The danger of predictive analytics

 As a technical professional working in the data field, I implement small and large-scale data systems every day. Some of those systems are used to record transactional data for immediate processing, others record the data in large collections for later historical analysis. And many of the systems I now design have the goal of predictive analytics - the ability to forecast or predict a future event. (I should mention that there is a statistical difference between forecasting and prediction; but for my purposes here both terms suffice.)

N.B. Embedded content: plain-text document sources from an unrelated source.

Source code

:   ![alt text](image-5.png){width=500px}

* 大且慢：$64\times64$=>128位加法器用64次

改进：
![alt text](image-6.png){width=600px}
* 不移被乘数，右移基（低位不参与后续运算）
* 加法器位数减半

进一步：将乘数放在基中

These systems are not necessarily new - they are based on grounded statistical and numerical methods that have been in use for some time. Even so, the computing environments I use to implement them (HDInsight, MDX, R, Python and other tools such as the Power* add ins for Microsoft Excel) seem to be almost magical in their ability to find patterns, perform regressions, and present those trends in a compelling way to detail to a company where the next data point will occur. It's almost as magical as this:

There is, however, a danger associated with these systems. Nate Silver, a noted statistician who wrote some great books (highly recommended) and predicted with uncanny accuracy the last few American elections, recently made a rather huge error in predicting a recent soccer game (futbol if you're not American). One of the critiques I read on the failed prediction spoke about the dangers of working with too many variables and too little data. Another example was the 2013 explosion of a meteor over Siberia, where a noted JPL researcher predicted a mass of around 20-30 kilotons for the explosion, which turned out to be several times that amount. To be fair, he told JPL that his initial estimate was likely to be incorrect - because of the lack of enough base data, and the time to calculate it.

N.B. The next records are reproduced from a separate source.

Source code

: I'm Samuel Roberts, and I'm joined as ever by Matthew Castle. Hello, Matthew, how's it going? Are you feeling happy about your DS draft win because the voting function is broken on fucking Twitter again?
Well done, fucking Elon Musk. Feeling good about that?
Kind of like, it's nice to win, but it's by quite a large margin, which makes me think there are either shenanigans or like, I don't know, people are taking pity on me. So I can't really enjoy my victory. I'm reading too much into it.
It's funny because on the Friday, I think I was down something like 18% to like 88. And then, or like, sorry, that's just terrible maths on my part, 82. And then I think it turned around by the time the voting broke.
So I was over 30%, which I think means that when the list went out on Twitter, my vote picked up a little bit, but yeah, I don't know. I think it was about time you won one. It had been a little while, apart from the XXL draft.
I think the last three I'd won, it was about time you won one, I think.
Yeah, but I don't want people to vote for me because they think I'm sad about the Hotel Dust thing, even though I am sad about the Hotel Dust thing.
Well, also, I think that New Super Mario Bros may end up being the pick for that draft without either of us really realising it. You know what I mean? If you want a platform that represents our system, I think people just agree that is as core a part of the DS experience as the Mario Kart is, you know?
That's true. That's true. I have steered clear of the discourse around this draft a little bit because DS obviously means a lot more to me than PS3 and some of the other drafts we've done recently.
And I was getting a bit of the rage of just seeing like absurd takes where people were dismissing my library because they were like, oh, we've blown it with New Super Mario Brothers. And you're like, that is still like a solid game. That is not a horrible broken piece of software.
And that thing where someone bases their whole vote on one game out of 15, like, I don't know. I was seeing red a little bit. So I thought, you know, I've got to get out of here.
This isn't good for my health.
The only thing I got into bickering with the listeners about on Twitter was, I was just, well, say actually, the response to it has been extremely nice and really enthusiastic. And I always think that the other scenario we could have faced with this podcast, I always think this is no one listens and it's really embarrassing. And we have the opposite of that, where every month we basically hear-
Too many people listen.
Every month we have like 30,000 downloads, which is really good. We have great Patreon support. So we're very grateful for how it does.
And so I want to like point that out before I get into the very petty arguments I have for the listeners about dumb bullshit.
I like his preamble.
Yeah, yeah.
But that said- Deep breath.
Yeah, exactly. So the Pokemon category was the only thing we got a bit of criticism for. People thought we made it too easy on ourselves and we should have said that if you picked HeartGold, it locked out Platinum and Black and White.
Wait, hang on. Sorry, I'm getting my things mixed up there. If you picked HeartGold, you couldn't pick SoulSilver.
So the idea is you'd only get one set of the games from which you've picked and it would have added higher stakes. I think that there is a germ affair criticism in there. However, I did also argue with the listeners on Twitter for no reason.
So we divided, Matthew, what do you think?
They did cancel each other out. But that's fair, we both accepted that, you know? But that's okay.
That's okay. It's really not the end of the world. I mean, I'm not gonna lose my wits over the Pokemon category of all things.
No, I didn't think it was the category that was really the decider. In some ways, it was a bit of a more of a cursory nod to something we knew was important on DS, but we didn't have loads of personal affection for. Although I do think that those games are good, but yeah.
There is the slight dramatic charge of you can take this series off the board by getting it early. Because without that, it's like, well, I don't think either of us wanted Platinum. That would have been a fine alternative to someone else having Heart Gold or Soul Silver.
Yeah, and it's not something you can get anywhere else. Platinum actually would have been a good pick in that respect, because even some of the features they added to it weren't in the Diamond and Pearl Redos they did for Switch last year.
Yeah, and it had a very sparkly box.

So are "big data", "predictive analytics", "deep learning" and all the rest just new fads, not to be trusted? No, they are not fads. They are actually a continuation of a process organizations have used for hundreds of years. But what *is* true is that as always, the reliability of data, the applicability of data, and the amount of data is as important *if not more so* than the algorithms used to make predictions from the data. As we move forward with our smart-phone level glossy tools, let's not forget the basics. Humans are programmed to recognize patterns (even when they aren't there) and to take the shortest route to a decision, so the old adage "a computer is a device that allows you to make mistakes far faster than with paper and pencil" is something we need to keep in mind.

And so the upshot is this: the new tools and processes at our disposal for analyzing data should be used to inform our decisions - not prescribe them.